#### EXTRAIT
_____
Entretien avec Hugues MOUSSY, normalien, agrégé et docteur en histoire, spécialiste d’éducation dans une organisation internationale. Le discours international sur l’éducation met en avant son potentiel économique et ses vertus pacificatrices. Pourtant, l’éducation a fait l’objet, au cours des quinze dernières années, d’attaques violentes et meurtrières dans certaines régions du monde. A mesure que la mondialisation progresse, l’Ecole se révèle être un lieu de rivalités et de tensions, sur fond de crispations identitaires et de résistances culturelles. Hugues MOUSSY en appelle à une géopolitique de l’éducation comme outil de compréhension de la diversité éducative et d’aide à la décision politique. Il est d’autant plus important de mettre tous les acteurs de l’éducation autour de la table, sans a priori, pour continuer à vanter ses mérites…
Jean-François Fiorina : qu’est-ce que l’éducation pour vous ?
Hugues Moussy : on pourrait disserter longuement sur ce qu’est l’éducation. Je la considère ici, pour faire vite, comme l’ensemble des institutions et des pratiques qui constituent un système formel de transmission des savoirs et des savoir-faire. L’éducation est un fait social majeur de toutes les communautés humaines. Elle est complexe et multiforme, adossée à la fois aux droits humains fondamentaux et à la question du développement économique des communautés de vie et des Etats.
Tous les pays, y compris les pays en développement, font des efforts pour scolariser l’ensemble de leurs enfants et ainsi former les « ressources humaines » dont elles auront besoin demain, dans le cadre de ce qu’il est convenu d’appeler une économie du savoir ou de la connaissance.
Mais, au-delà de ce discours bien rodé et rassurant sur la nécessité de scolariser les enfants et de former les hommes pour assurer la paix et la prospérité, je me suis rendu compte que mettre l’éducation au cœur des projets politiques créait aussi des lignes de partage, des clivages profonds, et pouvait en soi être porteur de conflits ouverts. Ce qui m’a intéressé, c’était de voir, au niveau des relations internationales, en quoi l’éducation était, certes, un projet prometteur pour l’avenir des sociétés particulières et du monde dans son ensemble, source de développement et d’équilibre, mais était également une source possible de conflits. La guerre scolaire qui a eu lieu en France il y a plus de cent ans en offre une assez bonne image.
_____
#### DONNÉES
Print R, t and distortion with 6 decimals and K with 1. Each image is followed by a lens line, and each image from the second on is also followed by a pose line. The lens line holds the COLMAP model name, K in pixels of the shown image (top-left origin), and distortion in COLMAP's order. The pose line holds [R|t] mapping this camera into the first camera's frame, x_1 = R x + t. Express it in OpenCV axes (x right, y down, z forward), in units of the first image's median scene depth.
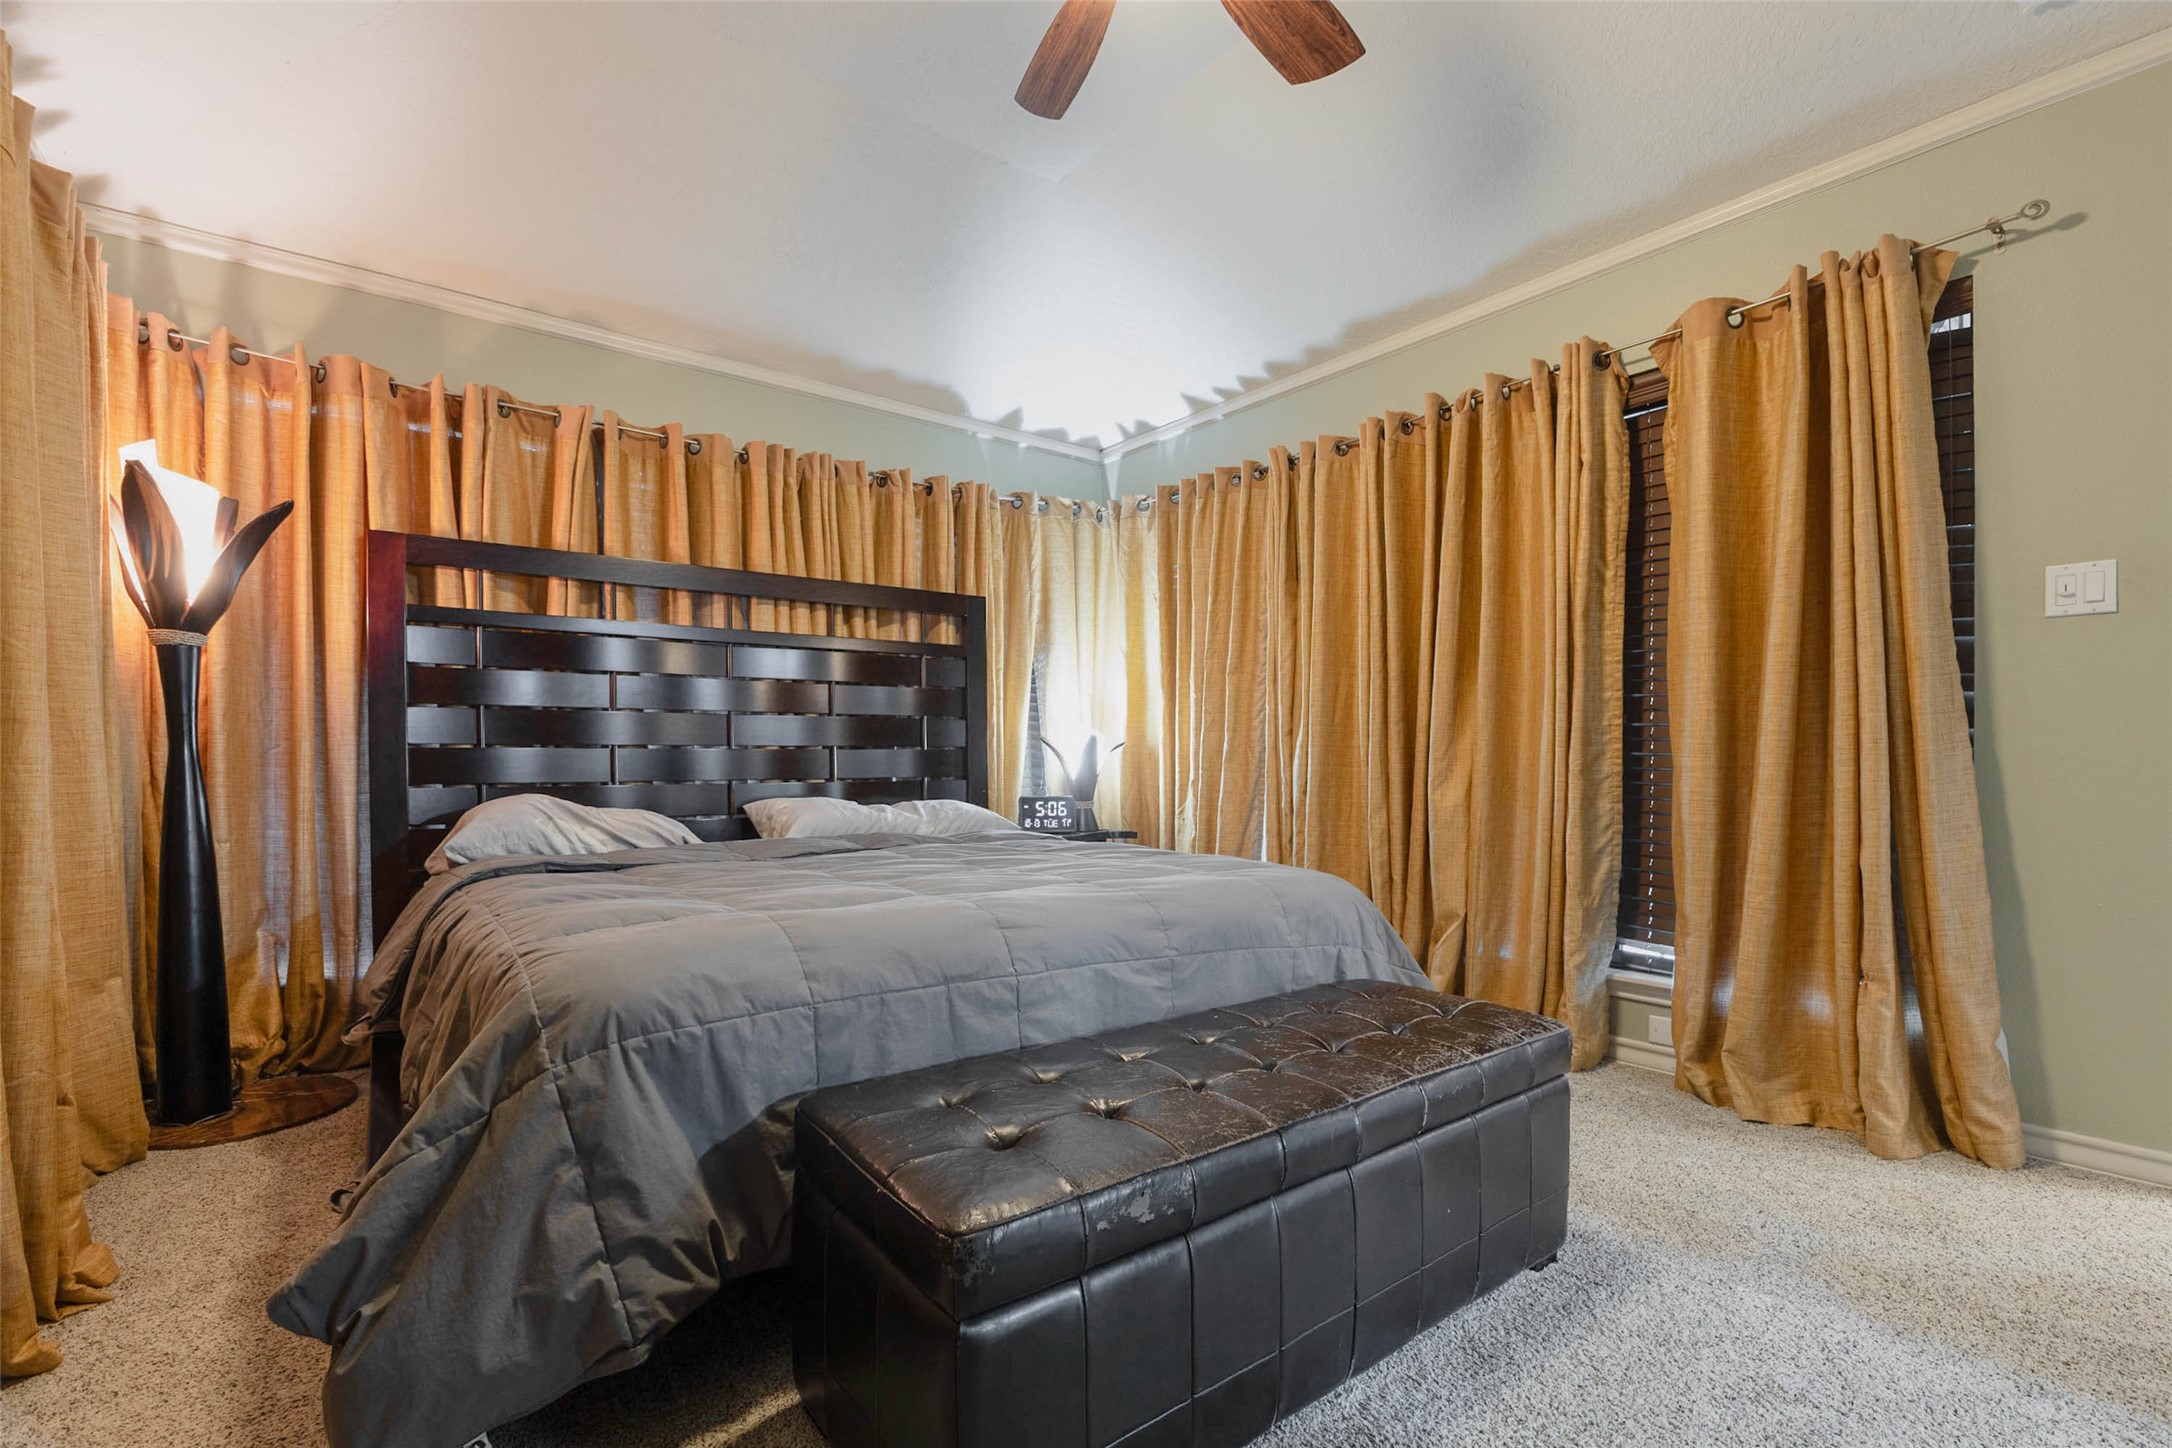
lens RADIAL K [[987.7, 0, 1086.7], [0, 987.7, 794.9], [0, 0, 1]] dist [-0.012758, -0.000447]
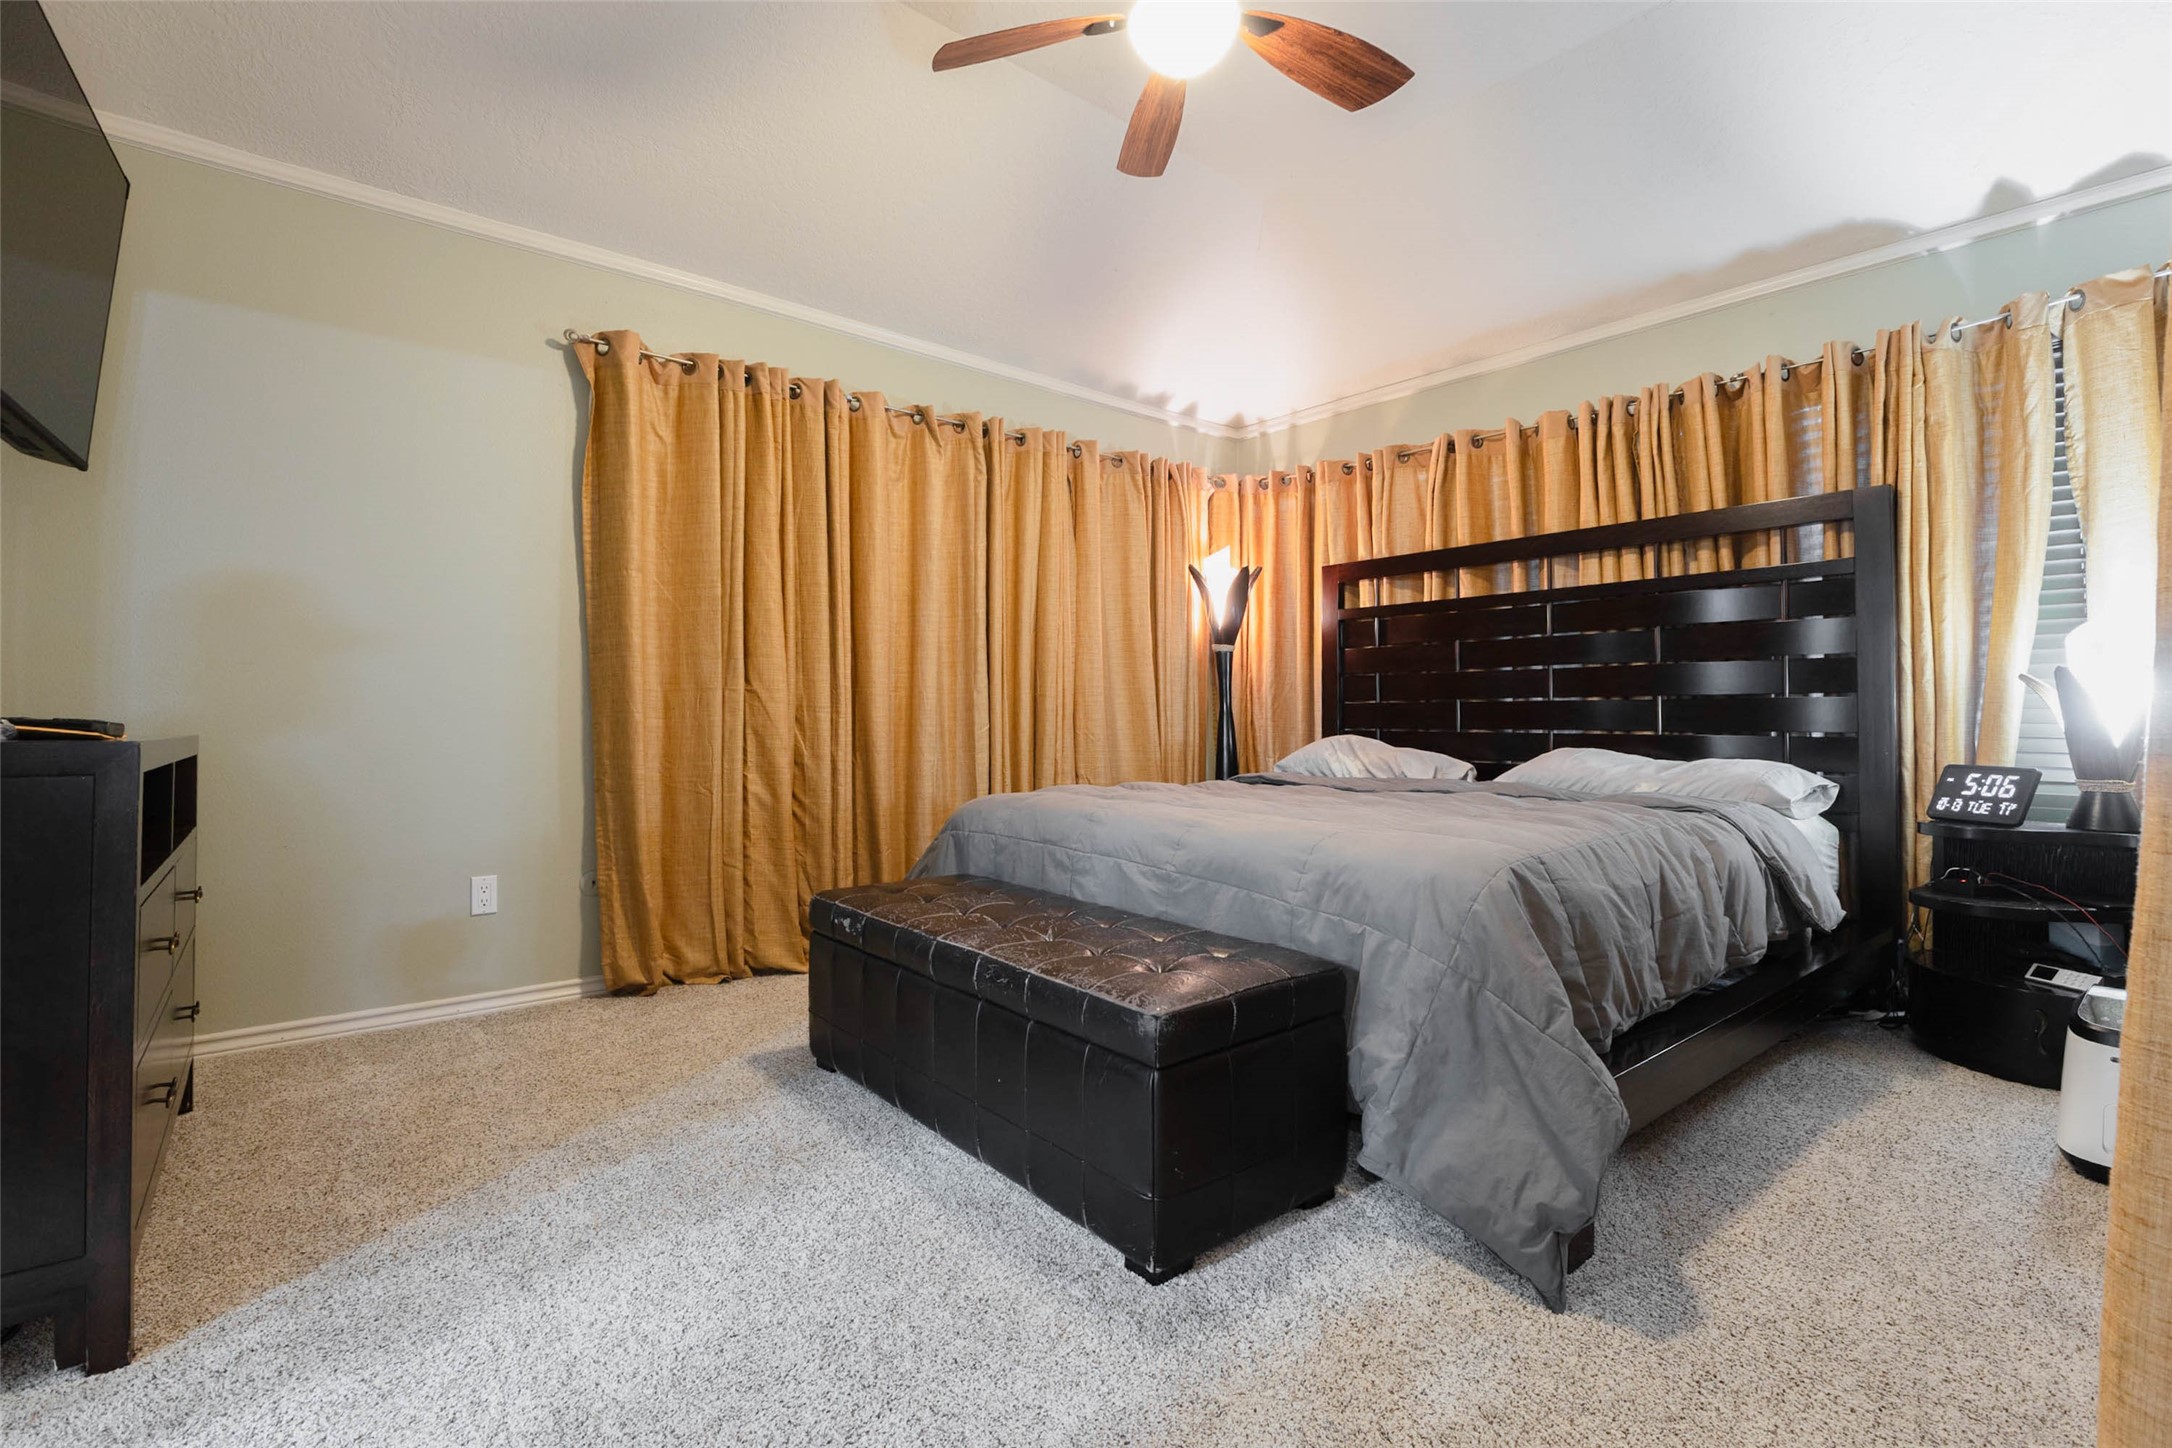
_____
#### CONSIGNE
D'après l'entretien, pourquoi tous les pays, y compris les pays en développement, s'efforcent-ils de scolariser l'ensemble de leurs enfants ? Répondez en une à trois phrases. Les lignes n'ont aucun lien avec l'entretien.

#### RÉPONSE ATTENDUE
Ils cherchent ainsi à former les « ressources humaines » dont ils auront besoin demain, dans le cadre de ce qu'il est convenu d'appeler une économie du savoir ou de la connaissance.